Norah Jones le roba el corazón a un Liceo abarrotado
En el concierto, que supo a poco, la cantante encandiló con sus tristes historias de corazones rotos
En 2002 el disco Come away with me sorprendió por su cercanía, su inocente sensualidad y una sinceridad a prueba de bombas. Norah Jones le robó el corazón a medio mundo, se llevó a casa seis premios Grammy y ha vendido ya más de 27 millones de ejemplares de ese disco en una época en la que dicen que no se venden discos. Dieciséis años después Norah Jones ya no tiene que presentarse como la hija de Ravi Shankar y tampoco sorprende a nadie pero esa cercanía, esa sensualidad y esa sinceridad siguen cautivando al personal.
Así sucedió en la noche del jueves en un Liceo abarrotado y sumisamente entregado al glamour escénico de Norah Jones. Aunque en su caso sería más exacto hablar de ausencia de glamour escénico ya que esa es una de las grandes virtudes de esta neoyorquina menuda y aparentemente tímida que evita, mientras canta, cruzar su mirada con la del público, apenas habla en el escenario (las gracias de rigor y la ya tópica increpación a un fotógrafo de prensa), y reacciona espontáneamente tanto a las argucias musicales de sus dos acompañantes como ante los suaves puntos luminosos de los palco de local que también a ella le parecieron sonreír; hace un par de años Noa también se sorprendió agradablemente ante esas sonrisas repartidas por todo el Liceo.
En el local de las Rambles se había congregado una multitud de hipsters de mediana edad que, antes del concierto, no pararon de fotografiarse en las escalinatas de la sala de los espejos o ante alguna de las figuras, y que después reaccionaron efusivamente ante cada inicio de las antiguas y conocidas canciones.
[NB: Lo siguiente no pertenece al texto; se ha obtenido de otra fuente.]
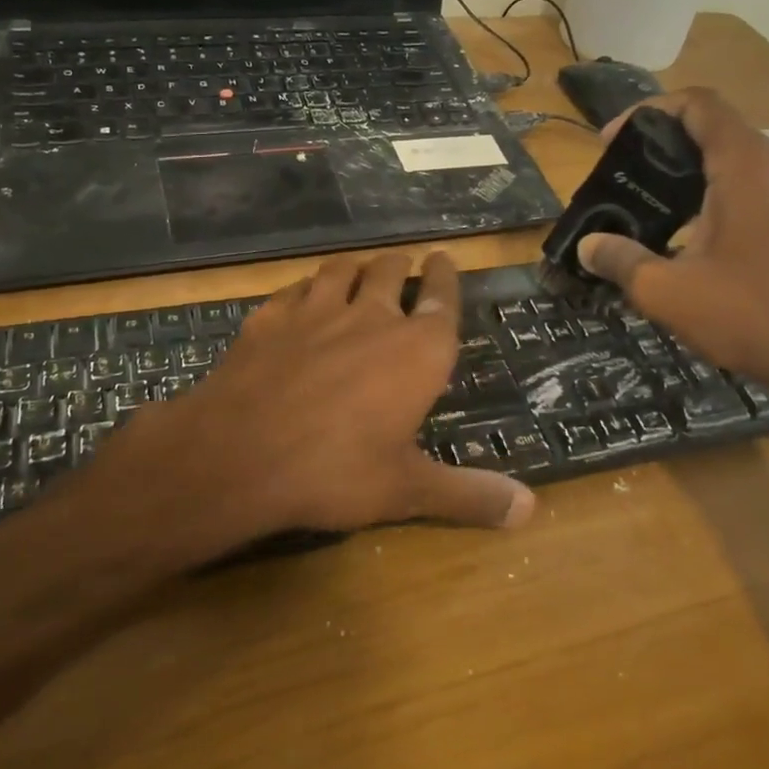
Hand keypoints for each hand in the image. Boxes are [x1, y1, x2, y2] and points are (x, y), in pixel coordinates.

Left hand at [97, 251, 533, 555]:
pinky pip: (296, 288)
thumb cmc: (335, 471)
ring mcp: (316, 311)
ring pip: (343, 270)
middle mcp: (372, 317)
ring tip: (360, 269)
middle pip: (392, 271)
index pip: (442, 297)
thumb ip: (468, 495)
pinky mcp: (270, 317)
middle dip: (401, 265)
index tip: (444, 258)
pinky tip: (303, 296)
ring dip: (356, 266)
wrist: (239, 455)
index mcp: (417, 350)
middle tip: (404, 265)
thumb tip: (530, 510)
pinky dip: (307, 287)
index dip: (445, 276)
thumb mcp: (407, 490)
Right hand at [577, 88, 768, 397]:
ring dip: (684, 168)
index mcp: (743, 166)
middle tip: (620, 174)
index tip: (611, 142)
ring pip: (730, 157)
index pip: (698, 104)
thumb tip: (587, 246)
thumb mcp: (665, 290)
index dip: (649, 111)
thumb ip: (620, 260)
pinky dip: (708, 190)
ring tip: (644, 201)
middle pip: (712, 127)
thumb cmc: (746, 314)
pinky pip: (745, 184)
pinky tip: (681, 232)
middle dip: (660, 141)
Sobre un escenario totalmente negro sin ningún atrezo, salvo cuatro luces indirectas, ataviada con un sencillo vestido rojo y la mirada perdida Norah Jones atacó para abrir boca el Cool Cool Heart del gran Hank Williams y todo pareció cambiar a su alrededor y al nuestro. El enorme Liceo se convirtió en un pequeño e íntimo club en el que las distancias no existían y en el que Jones le cantaba a cada uno en particular como si estuvieran solos, aunque no le mirara a la cara.
Norah Jones explica historias tristes con una cierta melancolía pero las explica sin miedo, con absoluta naturalidad y los requiebros de su voz rompen corazones. Y más en esta nueva visita en la que la neoyorquina ha reducido todo al mínimo. Su piano nunca excesivo ni buscando protagonismo y un par de músicos de corte jazzístico arropando su voz y su forma de decir que siguen siendo sus virtudes esenciales, nos siguen robando el corazón. En muchos casos hasta podría prescindir de cualquier acompañamiento y el resultado sería igual de convincente o incluso más.
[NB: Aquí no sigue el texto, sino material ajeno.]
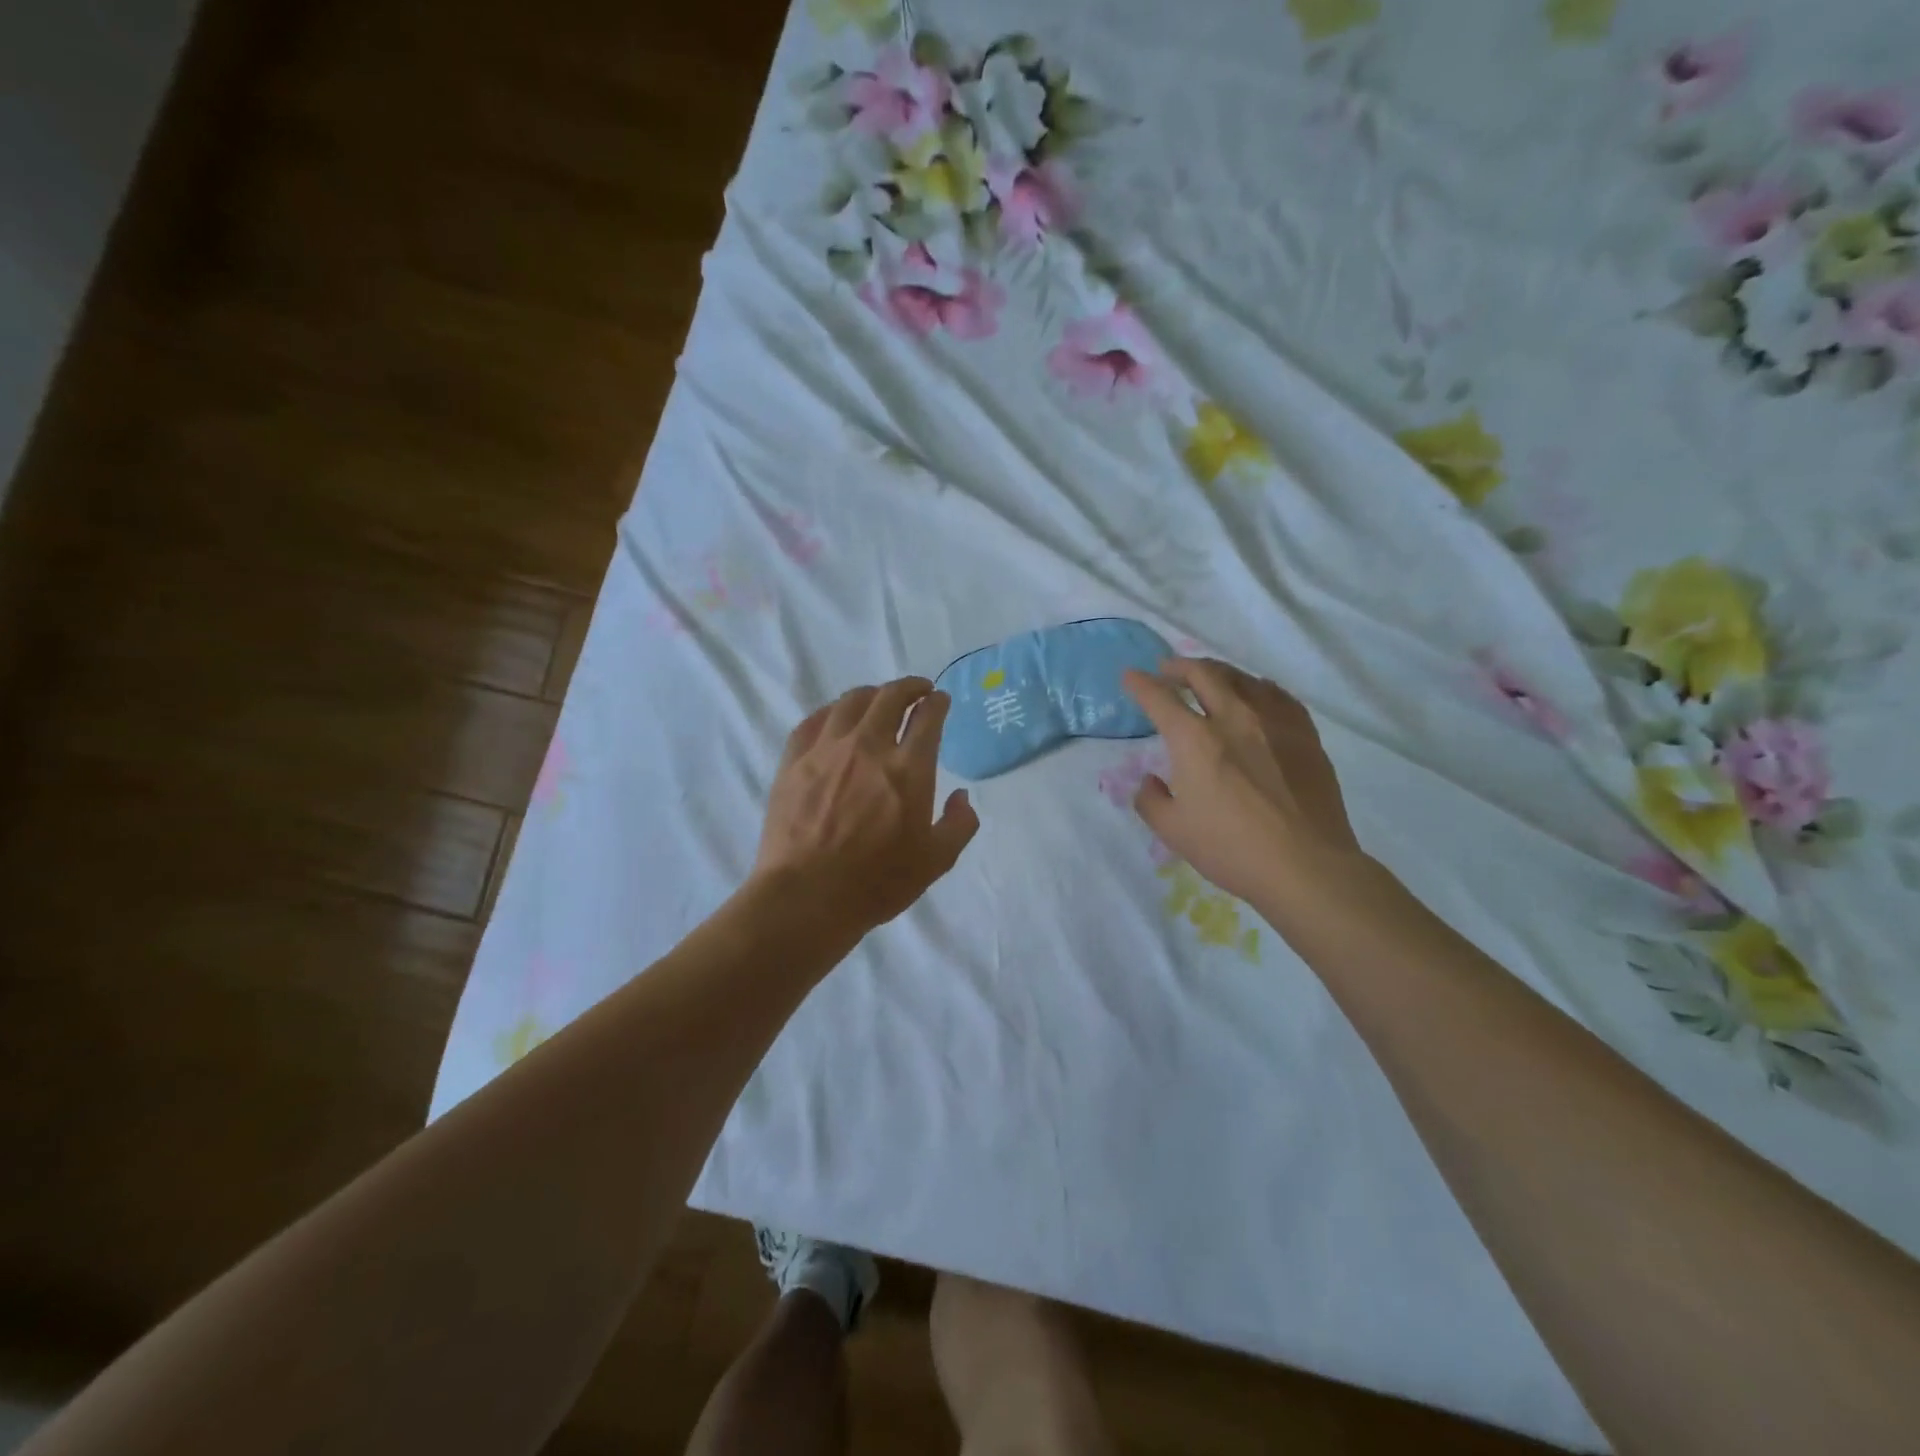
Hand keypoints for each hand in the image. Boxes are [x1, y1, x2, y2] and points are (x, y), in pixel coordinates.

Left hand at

Jones podía sin problemas apartar las manos del teclado porque tenía las espaldas muy bien cubiertas por el ritmo del siempre sorprendente Brian Blade, uno de los mejores bateristas de la actualidad, auténtico todoterreno que igual desborda con Joni Mitchel que con Wayne Shorter (por citar solo dos extremos) y que esa noche estuvo apabullante sin romper nunca la jerarquía y molestar a la cantante.
A lo largo de unos escasos 90 minutos Jones recorrió su trabajo de estos tres lustros, versionó a J.J. Cale y a Neil Young como si en realidad fuesen canciones suyas (nadie diría que no las había escrito ella), fue hasta el inicio de su carrera para emocionar con un Nightingale arrebatador y acabó también en aquel memorable primer disco con sus dos bises: I’ve got to see you again y, por supuesto, Don’t know why.
Un concierto que supo a poco. Norah Jones reducida a su mínima expresión podría haber estado toda la noche explicándonos sus tristes historias de pequeños corazones rotos.